The story moves rather quickly, spending little time before the monster is prowling around. There isn’t a lot of filler, so don’t expect any love stories. There is a refreshing twist that causes the plot to go in a different route than I had expected and there are a few solid twists. But is the film scary? I have to admit, I initially thought the film was too poorly lit to be considered as such. There was this annoying, reddish hue that obscured the darker scenes. But then I watched those parts on youtube and realized that the transfer was poor on my DVD. Whenever it attempts to be frightening, it does succeed in creating some mood. The monster looks okay, although it’s mostly left to the imagination and the red eyes were a nice touch. I thought the suspense was pretty effective and the zombie-filled finale is rather nail biting. In a way, it reminded me of a Lucio Fulci film, except without the excessive gore. The score is eccentric, being part silly, exciting and even a little spooky. The director uses sound magnificently, with the train suddenly making loud noises during an attack. That kept me on edge. I won’t pretend like I was ever scared, but it had its eerie moments I guess.

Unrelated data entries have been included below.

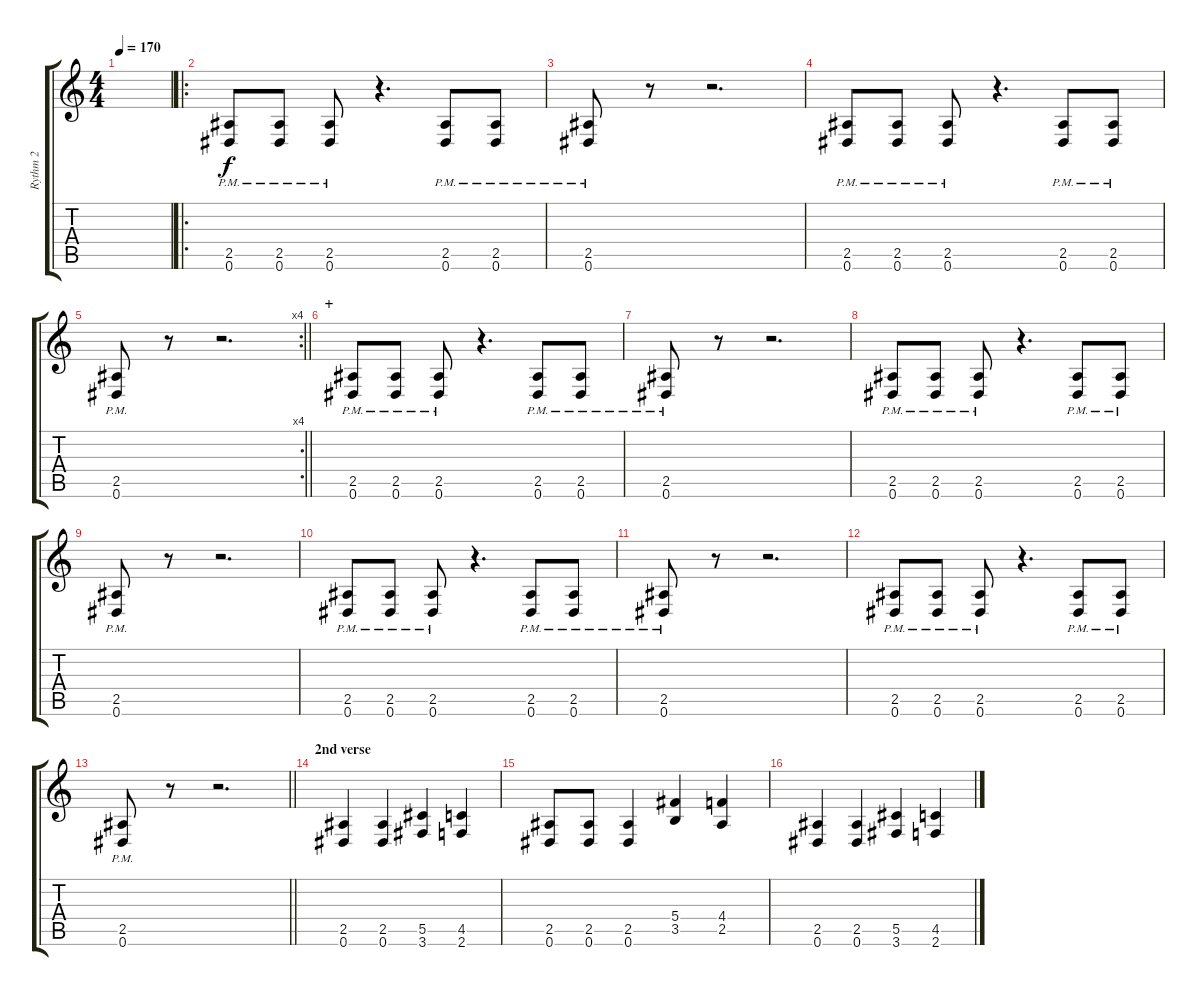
\track ("Rythm 2" "Rythm 2") {instrument distortionguitar}
\staff {score tabs}
\tuning (Eb4 Bb3 Gb3 Db3 Ab2 Eb2) {hide}
\ts (4 4)
\tempo 170
\clef g2
\ks c
|
\ro
(2.5{pm} 0.6{pm}).8 (2.5{pm} 0.6{pm}).8 (2.5{pm} 0.6{pm}).8 r.4{d} (2.5{pm} 0.6{pm}).8 (2.5{pm} 0.6{pm}).8 |
(2.5{pm} 0.6{pm}).8 r.8 r.2{d} |
(2.5{pm} 0.6{pm}).8 (2.5{pm} 0.6{pm}).8 (2.5{pm} 0.6{pm}).8 r.4{d} (2.5{pm} 0.6{pm}).8 (2.5{pm} 0.6{pm}).8 |
\rc 4
\barLineRight lightlight
(2.5{pm} 0.6{pm}).8 r.8 r.2{d} |
\section ("" "+")
(2.5{pm} 0.6{pm}).8 (2.5{pm} 0.6{pm}).8 (2.5{pm} 0.6{pm}).8 r.4{d} (2.5{pm} 0.6{pm}).8 (2.5{pm} 0.6{pm}).8 |
(2.5{pm} 0.6{pm}).8 r.8 r.2{d} |
(2.5{pm} 0.6{pm}).8 (2.5{pm} 0.6{pm}).8 (2.5{pm} 0.6{pm}).8 r.4{d} (2.5{pm} 0.6{pm}).8 (2.5{pm} 0.6{pm}).8 |
(2.5{pm} 0.6{pm}).8 r.8 r.2{d} |
(2.5{pm} 0.6{pm}).8 (2.5{pm} 0.6{pm}).8 (2.5{pm} 0.6{pm}).8 r.4{d} (2.5{pm} 0.6{pm}).8 (2.5{pm} 0.6{pm}).8 |
(2.5{pm} 0.6{pm}).8 r.8 r.2{d} |
(2.5{pm} 0.6{pm}).8 (2.5{pm} 0.6{pm}).8 (2.5{pm} 0.6{pm}).8 r.4{d} (2.5{pm} 0.6{pm}).8 (2.5{pm} 0.6{pm}).8 |
\barLineRight lightlight
(2.5{pm} 0.6{pm}).8 r.8 r.2{d} |
\section ("" "2nd verse")
(2.5 0.6).4 (2.5 0.6).4 (5.5 3.6).4 (4.5 2.6).4 |
(2.5 0.6).8 (2.5 0.6).8 (2.5 0.6).4 (5.4 3.5).4 (4.4 2.5).4 |
(2.5 0.6).4 (2.5 0.6).4 (5.5 3.6).4 (4.5 2.6).4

I thought “Horror Express” was incredibly entertaining. The actors get fun dialogue to work with and are allowed to play different kinds of characters. There is a certain level of humor to be found, but the movie never descends into camp. It just adds another layer to its entertainment level. That’s really what “Horror Express” is: Entertaining. If I were to compare it to anything, I guess it would be to “The Thing From Another World“, only because all the other reviewers are doing the same thing. Both are very dialogue heavy and while “Horror Express” might be sillier, I think it snagged the better actors- so I prefer it. While I enjoyed the attacks and supernatural elements, it was watching the characters interact that kept me invested. But what do you expect? That is bound to happen when your movie stars Christopher Lee, Peter Cushing, Telly Savalas and a crapload of other talented actors. Plus, it takes place on a freaking train!
Violence: It’s fairly grisly, at least a PG-13 rating. It might even be R-worthy, although I guess that depends on how strict the MPAA would’ve felt like being.
Overall: If “Horror Express” sounds appealing to you, then it’s definitely worth a watch. I liked it.